# WORK INSTRUCTIONS:
Each line of the entries below that holds "Right" is needed, copied in full.

BEGIN DATA EXCERPTS

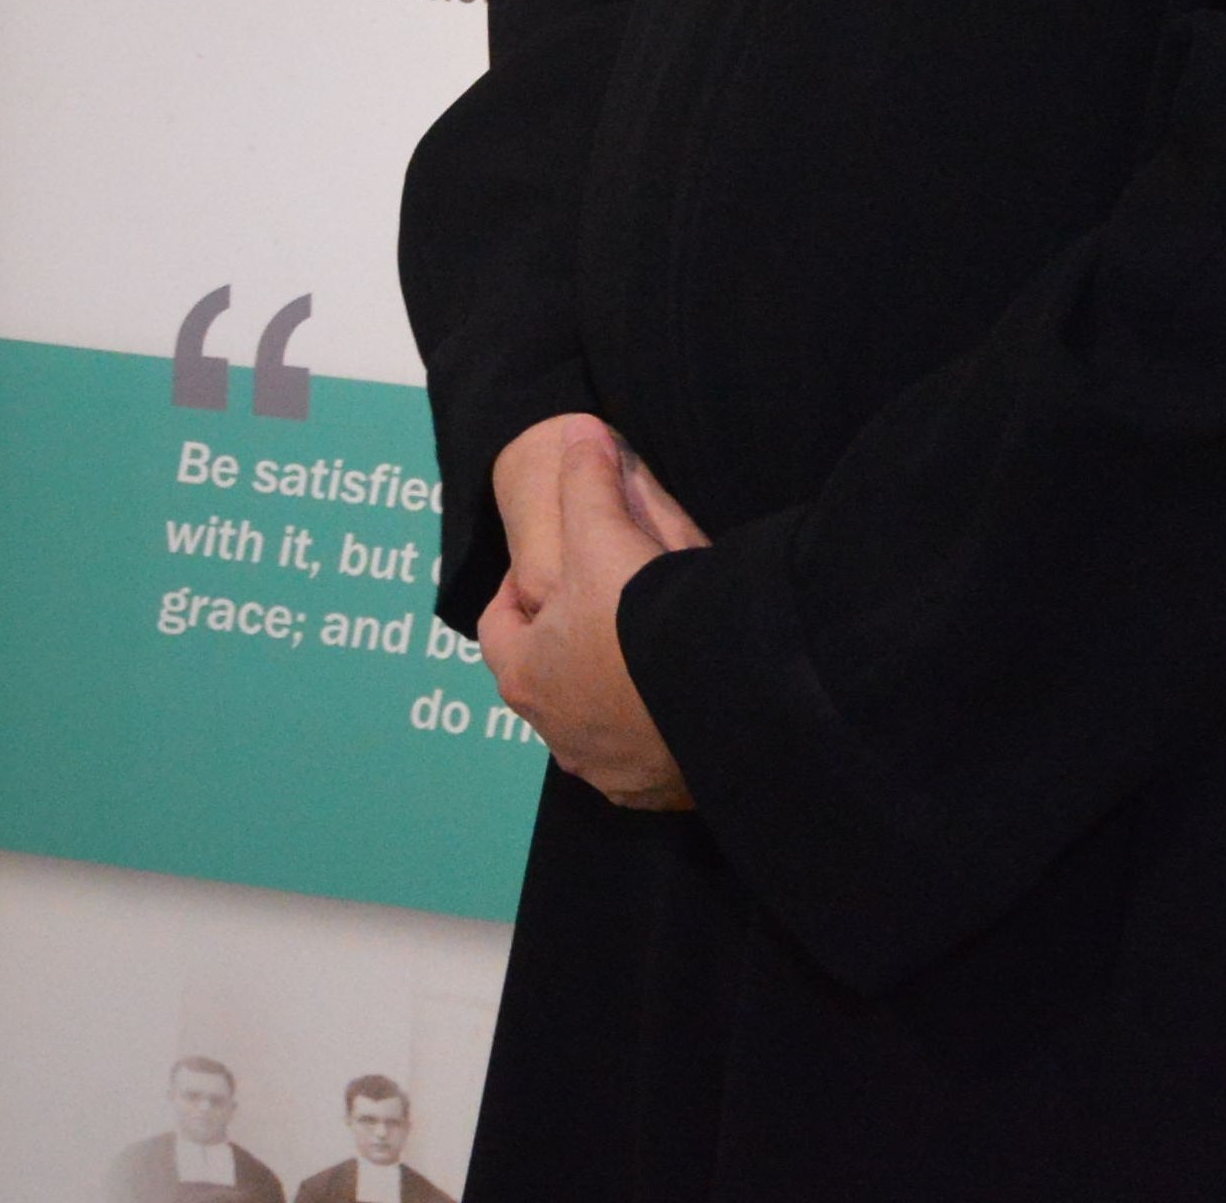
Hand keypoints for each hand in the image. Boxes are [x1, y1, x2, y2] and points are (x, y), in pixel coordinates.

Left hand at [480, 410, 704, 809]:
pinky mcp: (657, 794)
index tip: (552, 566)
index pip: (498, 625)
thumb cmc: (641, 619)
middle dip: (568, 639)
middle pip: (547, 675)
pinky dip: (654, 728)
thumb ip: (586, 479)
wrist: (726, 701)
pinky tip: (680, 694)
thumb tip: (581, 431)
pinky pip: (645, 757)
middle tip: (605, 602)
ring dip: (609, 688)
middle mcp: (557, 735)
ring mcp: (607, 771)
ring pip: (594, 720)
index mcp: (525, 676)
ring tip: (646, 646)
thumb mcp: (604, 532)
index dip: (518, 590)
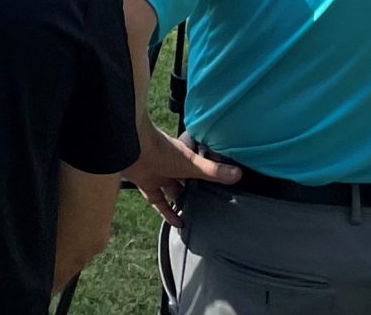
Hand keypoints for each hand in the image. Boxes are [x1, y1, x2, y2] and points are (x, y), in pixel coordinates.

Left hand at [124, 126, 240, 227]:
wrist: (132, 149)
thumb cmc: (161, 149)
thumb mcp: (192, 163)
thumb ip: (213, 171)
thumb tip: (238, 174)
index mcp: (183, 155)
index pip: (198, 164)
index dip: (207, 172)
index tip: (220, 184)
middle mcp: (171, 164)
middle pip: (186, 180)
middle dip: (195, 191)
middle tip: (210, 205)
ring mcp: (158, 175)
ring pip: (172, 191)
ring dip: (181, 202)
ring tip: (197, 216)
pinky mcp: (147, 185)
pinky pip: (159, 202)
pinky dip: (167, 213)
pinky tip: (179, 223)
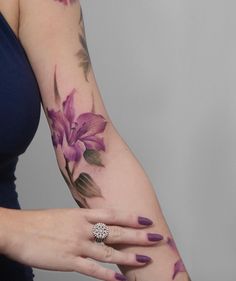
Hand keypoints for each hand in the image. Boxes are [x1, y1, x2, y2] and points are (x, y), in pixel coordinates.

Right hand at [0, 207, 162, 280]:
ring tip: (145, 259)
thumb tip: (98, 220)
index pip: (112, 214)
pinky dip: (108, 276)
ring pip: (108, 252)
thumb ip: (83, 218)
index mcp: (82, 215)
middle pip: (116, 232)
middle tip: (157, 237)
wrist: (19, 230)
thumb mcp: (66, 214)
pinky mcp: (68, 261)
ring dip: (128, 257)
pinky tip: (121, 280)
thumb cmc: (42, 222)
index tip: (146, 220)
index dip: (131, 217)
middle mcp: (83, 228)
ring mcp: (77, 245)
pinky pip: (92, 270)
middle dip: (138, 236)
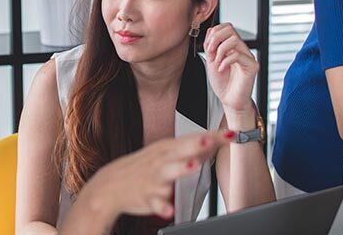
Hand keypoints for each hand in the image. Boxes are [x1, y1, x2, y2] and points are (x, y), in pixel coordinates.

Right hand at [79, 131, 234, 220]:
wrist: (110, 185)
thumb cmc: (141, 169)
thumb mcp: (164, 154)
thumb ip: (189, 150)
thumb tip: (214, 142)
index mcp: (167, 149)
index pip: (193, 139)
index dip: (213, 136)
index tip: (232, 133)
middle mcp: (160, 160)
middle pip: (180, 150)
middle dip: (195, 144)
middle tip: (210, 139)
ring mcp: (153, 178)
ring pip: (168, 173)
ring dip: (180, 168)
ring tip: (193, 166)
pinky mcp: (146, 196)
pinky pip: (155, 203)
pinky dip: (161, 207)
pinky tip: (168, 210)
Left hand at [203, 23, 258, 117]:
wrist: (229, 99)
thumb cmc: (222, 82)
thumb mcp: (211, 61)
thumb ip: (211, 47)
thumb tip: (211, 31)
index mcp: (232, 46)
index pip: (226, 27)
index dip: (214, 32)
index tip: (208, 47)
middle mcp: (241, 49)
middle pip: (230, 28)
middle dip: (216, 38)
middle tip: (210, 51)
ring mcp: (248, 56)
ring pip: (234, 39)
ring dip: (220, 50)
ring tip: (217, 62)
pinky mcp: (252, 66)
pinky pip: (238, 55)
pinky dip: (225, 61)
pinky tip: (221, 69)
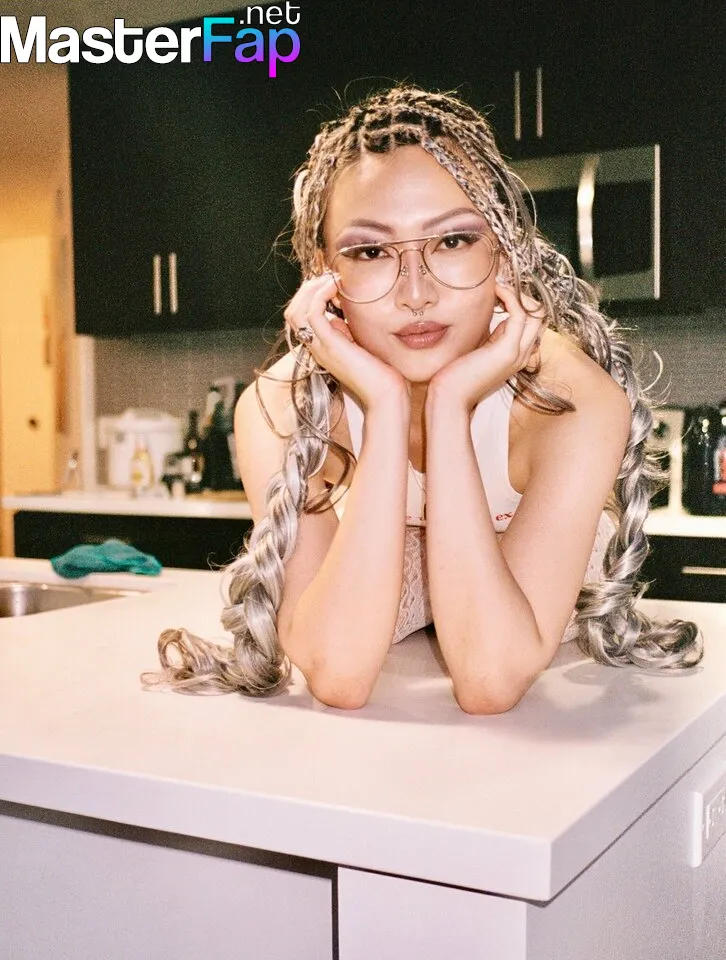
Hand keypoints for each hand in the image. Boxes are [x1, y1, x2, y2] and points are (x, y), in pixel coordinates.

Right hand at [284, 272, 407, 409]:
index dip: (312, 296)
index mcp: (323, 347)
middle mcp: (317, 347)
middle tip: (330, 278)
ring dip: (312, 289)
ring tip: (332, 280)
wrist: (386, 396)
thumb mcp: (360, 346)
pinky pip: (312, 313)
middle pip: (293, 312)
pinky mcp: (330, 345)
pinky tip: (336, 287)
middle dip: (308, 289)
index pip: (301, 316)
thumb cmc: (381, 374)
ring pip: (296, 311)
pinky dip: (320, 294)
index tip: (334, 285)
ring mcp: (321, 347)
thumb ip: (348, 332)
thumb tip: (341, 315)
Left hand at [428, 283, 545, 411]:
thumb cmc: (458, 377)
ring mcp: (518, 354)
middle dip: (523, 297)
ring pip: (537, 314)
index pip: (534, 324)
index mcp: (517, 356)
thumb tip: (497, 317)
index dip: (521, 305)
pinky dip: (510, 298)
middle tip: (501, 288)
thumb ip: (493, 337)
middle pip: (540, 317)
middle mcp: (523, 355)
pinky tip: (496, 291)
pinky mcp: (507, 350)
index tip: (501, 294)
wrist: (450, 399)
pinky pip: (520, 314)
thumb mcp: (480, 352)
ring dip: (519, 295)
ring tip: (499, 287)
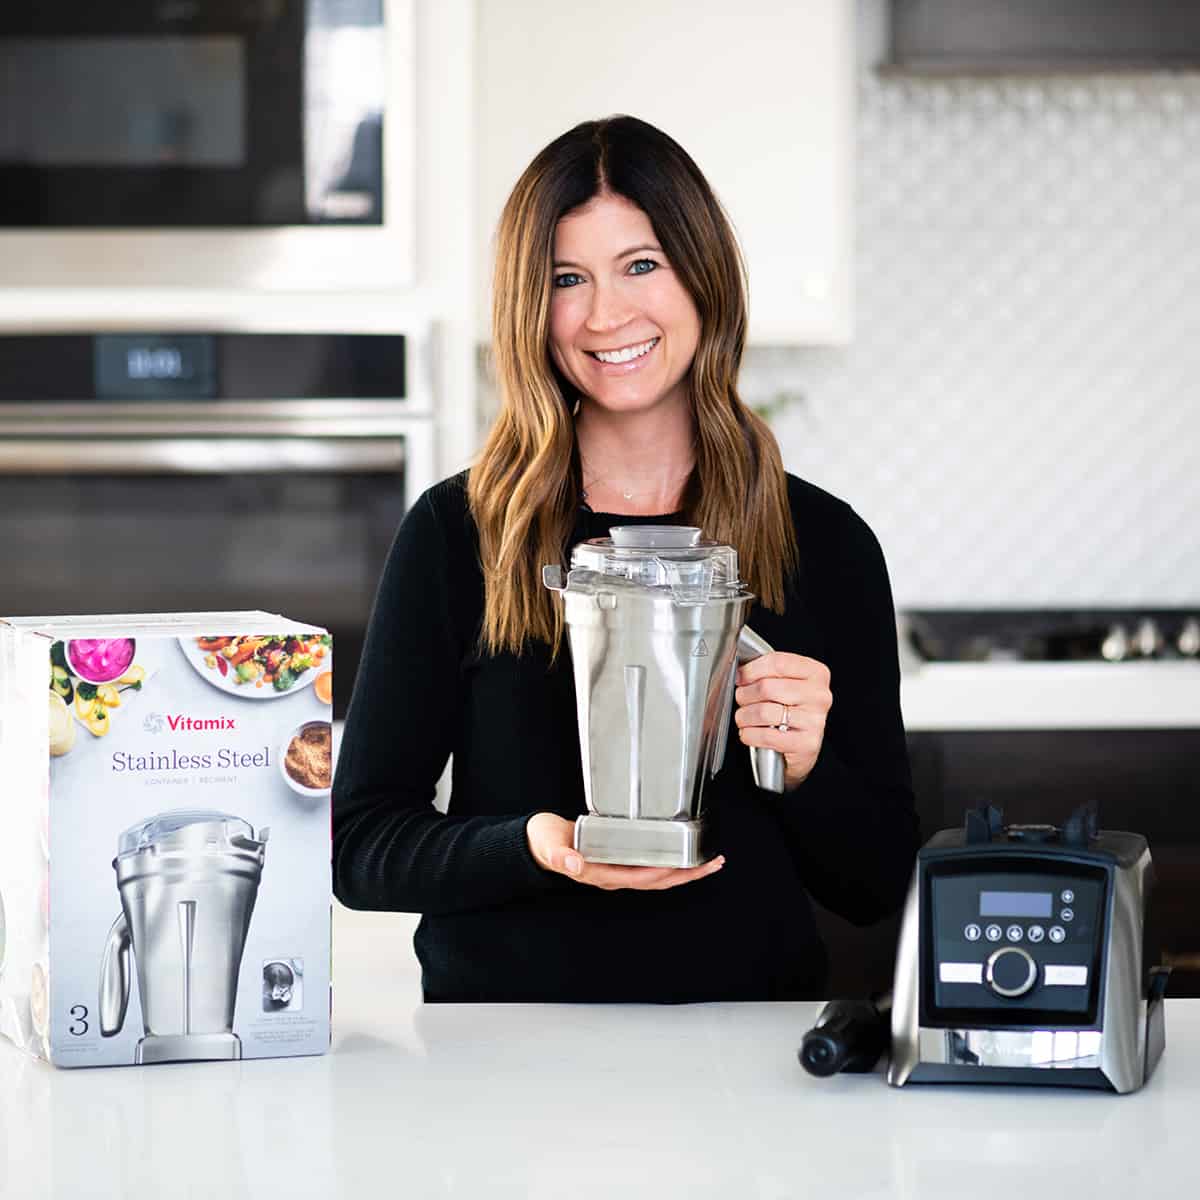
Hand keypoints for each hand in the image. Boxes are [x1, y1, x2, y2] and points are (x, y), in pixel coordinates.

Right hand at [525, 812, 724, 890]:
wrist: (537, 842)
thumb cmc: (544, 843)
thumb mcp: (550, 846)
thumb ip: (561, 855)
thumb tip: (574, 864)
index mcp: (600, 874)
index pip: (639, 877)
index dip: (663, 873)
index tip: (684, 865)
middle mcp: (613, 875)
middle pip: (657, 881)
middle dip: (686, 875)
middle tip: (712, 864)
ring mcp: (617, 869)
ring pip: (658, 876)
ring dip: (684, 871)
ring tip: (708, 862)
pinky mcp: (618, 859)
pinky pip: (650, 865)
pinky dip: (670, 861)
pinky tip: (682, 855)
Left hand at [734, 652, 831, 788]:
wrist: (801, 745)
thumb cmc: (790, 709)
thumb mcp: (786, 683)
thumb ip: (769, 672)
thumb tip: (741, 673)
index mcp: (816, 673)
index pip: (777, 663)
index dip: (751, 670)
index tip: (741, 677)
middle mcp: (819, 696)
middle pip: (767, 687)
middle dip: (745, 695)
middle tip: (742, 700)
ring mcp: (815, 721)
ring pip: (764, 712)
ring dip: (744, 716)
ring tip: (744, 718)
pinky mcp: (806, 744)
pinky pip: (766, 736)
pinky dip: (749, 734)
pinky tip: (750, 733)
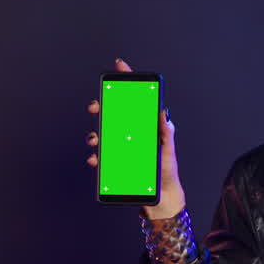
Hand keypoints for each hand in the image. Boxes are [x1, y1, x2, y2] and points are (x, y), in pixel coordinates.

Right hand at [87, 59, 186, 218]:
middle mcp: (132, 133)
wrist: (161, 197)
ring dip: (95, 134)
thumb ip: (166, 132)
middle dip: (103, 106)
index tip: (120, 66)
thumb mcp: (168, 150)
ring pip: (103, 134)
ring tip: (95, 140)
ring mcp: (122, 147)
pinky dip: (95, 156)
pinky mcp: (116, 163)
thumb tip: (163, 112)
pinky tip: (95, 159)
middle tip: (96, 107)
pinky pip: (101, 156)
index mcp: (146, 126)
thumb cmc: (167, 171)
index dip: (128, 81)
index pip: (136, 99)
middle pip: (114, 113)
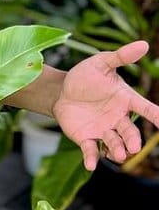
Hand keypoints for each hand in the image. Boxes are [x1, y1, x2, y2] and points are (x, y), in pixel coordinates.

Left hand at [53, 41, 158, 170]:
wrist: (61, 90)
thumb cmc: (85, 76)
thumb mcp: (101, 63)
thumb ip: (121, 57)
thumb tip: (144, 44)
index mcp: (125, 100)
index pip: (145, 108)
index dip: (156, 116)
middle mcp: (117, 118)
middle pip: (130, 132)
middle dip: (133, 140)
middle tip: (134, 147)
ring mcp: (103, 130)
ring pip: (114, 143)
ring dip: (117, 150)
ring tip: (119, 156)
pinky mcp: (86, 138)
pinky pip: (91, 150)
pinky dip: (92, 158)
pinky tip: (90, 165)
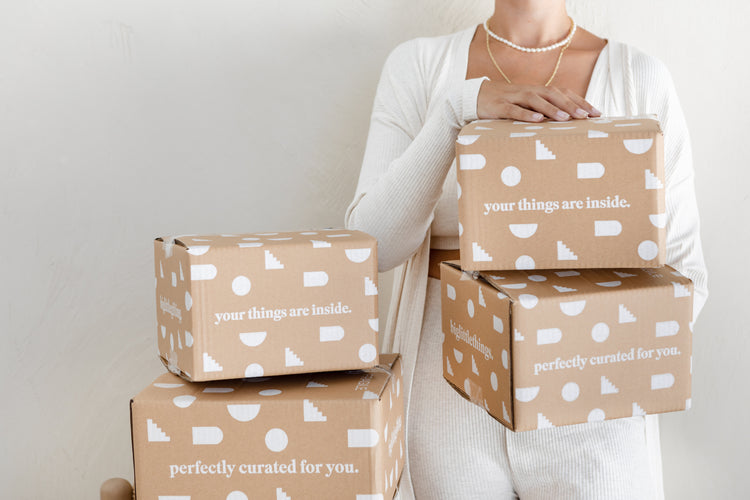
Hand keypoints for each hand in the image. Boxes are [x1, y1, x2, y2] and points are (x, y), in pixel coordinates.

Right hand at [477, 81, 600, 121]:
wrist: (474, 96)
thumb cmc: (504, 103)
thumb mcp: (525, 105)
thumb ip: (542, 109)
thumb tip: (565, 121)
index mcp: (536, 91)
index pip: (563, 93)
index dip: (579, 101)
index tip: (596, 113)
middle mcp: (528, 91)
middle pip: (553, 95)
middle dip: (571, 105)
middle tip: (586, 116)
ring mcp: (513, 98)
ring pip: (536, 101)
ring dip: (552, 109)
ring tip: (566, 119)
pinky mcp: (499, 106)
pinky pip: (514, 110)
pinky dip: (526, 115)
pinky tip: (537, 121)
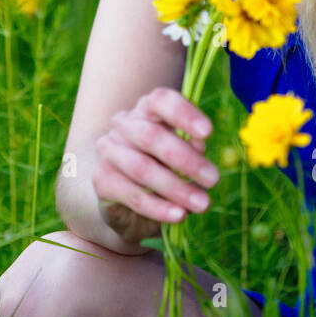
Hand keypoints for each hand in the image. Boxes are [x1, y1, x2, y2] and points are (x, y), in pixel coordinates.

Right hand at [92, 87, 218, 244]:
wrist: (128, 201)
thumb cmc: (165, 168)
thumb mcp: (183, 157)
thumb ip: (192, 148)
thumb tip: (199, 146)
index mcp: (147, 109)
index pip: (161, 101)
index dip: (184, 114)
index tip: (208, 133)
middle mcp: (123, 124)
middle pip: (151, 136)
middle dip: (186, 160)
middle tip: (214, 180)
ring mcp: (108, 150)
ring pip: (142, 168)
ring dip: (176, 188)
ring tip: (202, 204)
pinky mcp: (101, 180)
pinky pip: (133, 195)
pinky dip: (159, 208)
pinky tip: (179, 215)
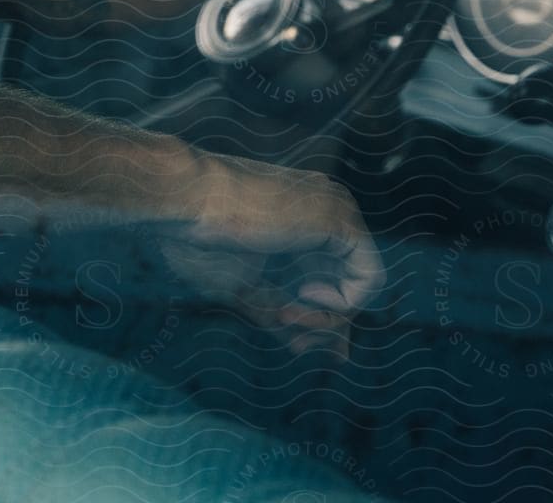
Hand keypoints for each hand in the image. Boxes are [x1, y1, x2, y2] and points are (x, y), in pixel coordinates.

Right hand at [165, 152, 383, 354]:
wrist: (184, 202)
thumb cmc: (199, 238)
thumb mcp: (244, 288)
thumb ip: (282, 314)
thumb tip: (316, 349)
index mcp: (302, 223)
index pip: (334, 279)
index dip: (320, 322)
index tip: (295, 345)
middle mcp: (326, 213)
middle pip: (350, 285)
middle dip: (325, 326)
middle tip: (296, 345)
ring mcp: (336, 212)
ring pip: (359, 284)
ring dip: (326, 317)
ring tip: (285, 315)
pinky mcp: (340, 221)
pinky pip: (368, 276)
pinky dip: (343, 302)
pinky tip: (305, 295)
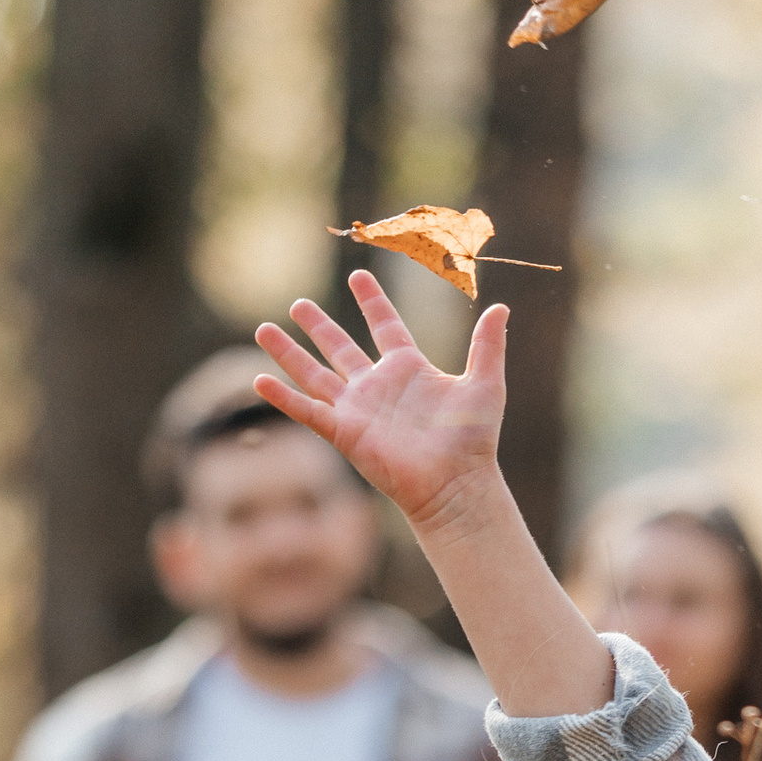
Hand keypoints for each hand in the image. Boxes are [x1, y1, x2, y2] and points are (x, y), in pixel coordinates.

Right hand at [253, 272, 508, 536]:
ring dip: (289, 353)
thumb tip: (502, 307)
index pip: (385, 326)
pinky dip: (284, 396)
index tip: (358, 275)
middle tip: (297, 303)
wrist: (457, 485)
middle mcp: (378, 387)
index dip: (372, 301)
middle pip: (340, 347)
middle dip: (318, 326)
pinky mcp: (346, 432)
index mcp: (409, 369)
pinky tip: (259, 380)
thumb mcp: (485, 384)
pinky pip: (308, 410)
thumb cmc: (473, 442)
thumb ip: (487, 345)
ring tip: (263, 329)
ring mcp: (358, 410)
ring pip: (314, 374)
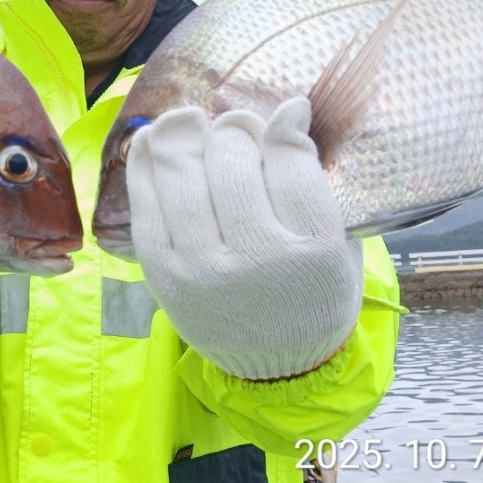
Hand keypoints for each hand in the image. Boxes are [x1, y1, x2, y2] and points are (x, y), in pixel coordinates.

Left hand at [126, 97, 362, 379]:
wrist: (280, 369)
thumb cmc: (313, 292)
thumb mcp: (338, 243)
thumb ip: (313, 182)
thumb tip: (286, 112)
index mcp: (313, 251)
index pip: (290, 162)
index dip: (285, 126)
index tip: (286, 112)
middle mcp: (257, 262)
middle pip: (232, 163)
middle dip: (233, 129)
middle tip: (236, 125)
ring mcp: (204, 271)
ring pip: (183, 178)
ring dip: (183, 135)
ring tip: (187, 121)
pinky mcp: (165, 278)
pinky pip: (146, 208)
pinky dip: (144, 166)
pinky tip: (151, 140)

END DATA EXCERPTS

# SOLUTION BELOW:
Right hand at [0, 207, 162, 280]:
Right hand at [79, 131, 234, 220]:
Right hand at [284, 272, 407, 409]:
Right hand at [525, 812, 724, 890]:
Right hand at [87, 59, 186, 218]:
Right hand at [477, 81, 600, 121]:
Right hand at [92, 87, 218, 244]:
Right hand at [165, 152, 383, 354]:
Right hand at [253, 272, 508, 536]:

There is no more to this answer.